After such genre and taste busting excursions in modern musicals as Once and The Book of Mormon respectively, both imported to London from Broadway earlier this year, we now have a locally sourced but internationally created British musical of the old school. Charlie and the Chocolate Factory is a defiantly old-fashioned musical in the best sense of being both tuneful and literate, but that uses every modern theatrical trick available to bring Roald Dahl’s magical and slightly macabre tale of chocaholic obsession to life,.
Sam Mendes, fresh from directing Skyfall, the most successful Bond film of all time, makes the sky the limit here, too, mostly notably with what looks like a levitating phone box that young Charlie and Will Wonka hover (sometimes a little shakily) over the stage in. There seems to be a requirement that something in a musical flies nowadays, whether it is a car in Chitty Chitty Bang Bang, a helicopter in Miss Saigon or the title character in Mary Poppins.

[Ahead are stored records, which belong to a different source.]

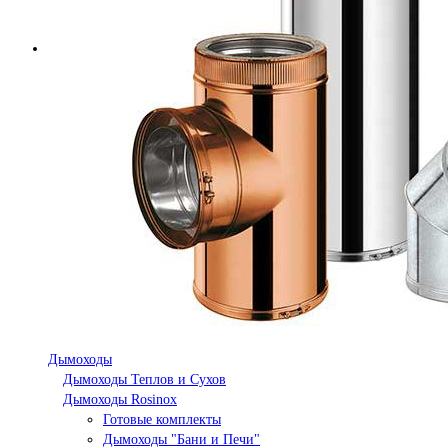
Дымоходы
Дымоходы Теплов и Сухов
Дымоходы Rosinox
Готовые комплекты
Дымоходы "Бани и Печи"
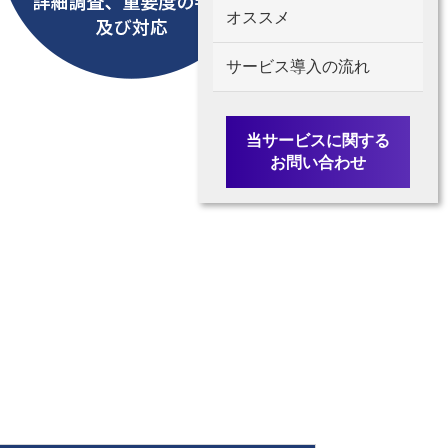
オススメ
サービス導入の流れ
当サービスに関する
お問い合わせ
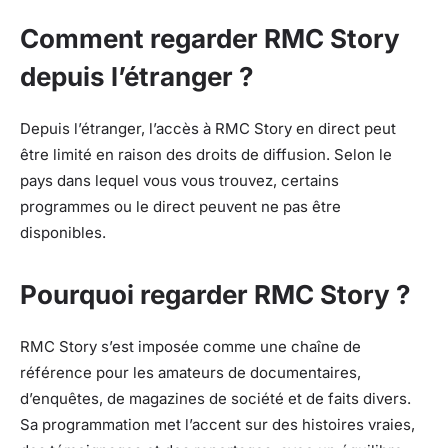
Comment regarder RMC Story
depuis l’étranger ?
Depuis l’étranger, l’accès à RMC Story en direct peut
être limité en raison des droits de diffusion. Selon le
pays dans lequel vous vous trouvez, certains
programmes ou le direct peuvent ne pas être
disponibles.
Pourquoi regarder RMC Story ?
RMC Story s’est imposée comme une chaîne de
référence pour les amateurs de documentaires,
d’enquêtes, de magazines de société et de faits divers.
Sa programmation met l’accent sur des histoires vraies,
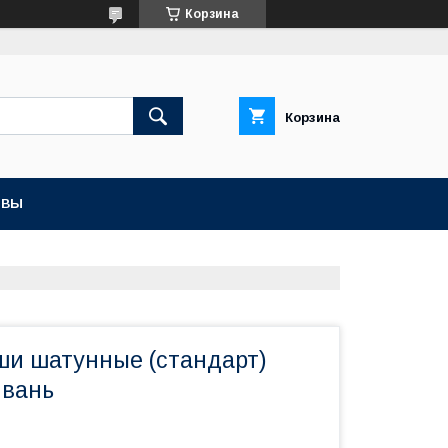
Корзина
Корзина
ЫВЫ
ши шатунные (стандарт)
йвань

I only wish the show flew higher emotionally. It is full of splash and spectacle, with the most extraordinarily lavish design (courtesy of Mark Thompson) seen on stage in years that whisks effortlessly from one stunningly realised environment to another, and creates a troupe of weirdly wonderful Oompa-Loompas (the tiny factory workers that slave for Wonka) that are wittily imagined. you can certainly see where all the money has been spent (and also who is pulling their strings). But some of the inflated visual parade is at the expense of charm that gets drowned in the endless parade of effects.
It sometimes feels like gorging on too much chocolate; it becomes a bit indigestible, as if it is a very posh pantomime. This is also not a factory that would pass health and safety rules, given the frequently lethal accidents that befall its young visitors, from being swallowed up whole by a suction pipe and being attacked by dangerous squirrels to being turned into mini-versions of themselves.
But you can’t help succumbing to the tremendous performances of a tightly drilled ensemble of adult and children actors alike, dazzlingly led by a master showman turn from Douglas Hodge as Willy Wonka and Nigel Planer as kindly Grandpa Joe, who joins Charlie on his visit to the factory.
Broadway composer Marc Shaiman and his co-lyricist Scott Wittman seem to be channelling Lionel Bart (who wrote Oliver!) at times in their vibrant music hall inspired score, and David Greig’s book neatly dovetails the songs into the story. But as polished and accomplished as it is, the stage version of Roald Dahl’s Matilda pierces the heart far more.